If you think that what I’ve written so far is so obvious that it should go without saying, think again. Recently at a seminar I gave to bankers, some said that they couldn’t possibly post the names, email addresses, telephone extensions, and photos of the people responsible for various functions on their web sites because it would pose a security risk or make them overly vulnerable to headhunters.
Likewise Richard Hoy, a fellow ClickZ columnist and president of Booklocker.com, wrote a column defending small businesses not posting any telephone numbers and making the process of asking questions remote and impersonal.
Another common objection to the advice I’ve given here came from a client who didn’t want customers and venture capitalists (VCs) to know that everything was run on a shoestring budget by two recent college graduates. Assuming everything else about the site functions smoothly, knowing who’s behind it tends to bond customers to it more, and as for the VCs, wouldn’t they know the generation and circumstances of the founders way before they sealed a deal?
Making It Real
Here’s how my point was put by Martha Retallick, a web designer in Tucson, Arizona, in the ClickZ Forum: “The little guys and gals can give their accounts much more personal attention than the big guys and gals do. Clients love that. And in a small business, tending to relationships is something that is done as a matter of course. Big companies have Customer Relationship Management Teams. There is a difference.”
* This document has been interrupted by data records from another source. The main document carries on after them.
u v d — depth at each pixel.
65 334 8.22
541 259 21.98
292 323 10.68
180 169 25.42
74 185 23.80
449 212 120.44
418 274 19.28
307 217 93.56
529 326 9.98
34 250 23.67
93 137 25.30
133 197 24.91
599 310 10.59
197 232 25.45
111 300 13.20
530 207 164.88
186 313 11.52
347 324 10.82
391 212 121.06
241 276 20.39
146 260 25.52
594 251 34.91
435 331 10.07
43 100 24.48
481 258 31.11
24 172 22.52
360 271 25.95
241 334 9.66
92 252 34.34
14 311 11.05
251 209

Similarly, Laurence Master, president of DVD Overnight, offered these thoughts on how his small company manages to compete successfully with Blockbuster and Hollywood Video:
We handle hundreds of emails daily from people across the country and each one is answered personally by one of our staff as quickly as possible. We’ve even hired part-timers to fill in on the weekends to make sure all inquiries are answered right away. When we respond to a customer within hours, addressing them as if writing a friend, we’ll most likely see that person again. This “dialogue” between company and customer is something that the giants have yet to be able to grasp.
Still not convinced? Consider that big companies are spending millions on “relationship marketing” initiatives because they know that customers who feel recognized personally tend to give them repeat business. A big company can use fancy software tools to create the illusion of a relationship. A small company can cultivate the real thing.